▶ _DATA EXTRACTS_
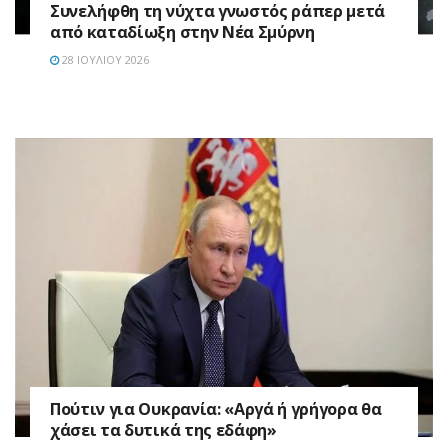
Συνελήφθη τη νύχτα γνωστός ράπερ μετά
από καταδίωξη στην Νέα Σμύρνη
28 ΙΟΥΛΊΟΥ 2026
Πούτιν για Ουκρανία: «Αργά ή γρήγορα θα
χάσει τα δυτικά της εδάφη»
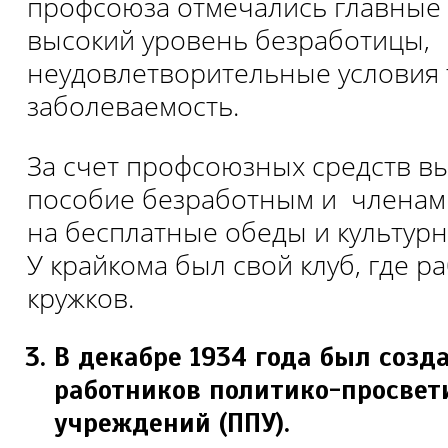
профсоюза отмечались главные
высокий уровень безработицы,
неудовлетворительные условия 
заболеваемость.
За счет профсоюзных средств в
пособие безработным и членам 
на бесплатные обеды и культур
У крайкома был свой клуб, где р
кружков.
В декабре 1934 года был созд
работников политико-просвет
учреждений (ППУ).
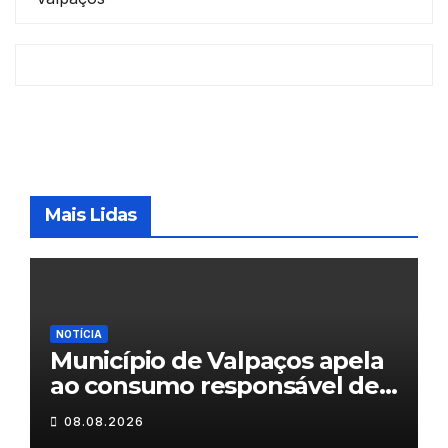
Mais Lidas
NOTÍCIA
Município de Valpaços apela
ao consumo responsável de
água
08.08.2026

▶ _REQUIRED WORK_
Reproduce the text from all three records word for word, leaving out the pictures.

▶ _EXERCISE RESULT_
Συνελήφθη τη νύχτα γνωστός ράπερ μετά
από καταδίωξη στην Νέα Σμύρνη
28 ΙΟΥΛΊΟΥ 2026
Πούτιν για Ουκρανία: «Αργά ή γρήγορα θα
χάσει τα δυτικά της εδάφη»
профсоюза отмечались главные
высокий уровень безработицы,
неудовлетворительные условия 
заболеваемость.
За счет профсоюзных средств в
пособие безработным и членам 
на бесплатные обеды и культур
У крайкома был свой клуб, где р
кружков.
В декабре 1934 года был созд
работников политико-просвет
учреждений (ППУ).
Mais Lidas
NOTÍCIA
Município de Valpaços apela
ao consumo responsável de
água
08.08.2026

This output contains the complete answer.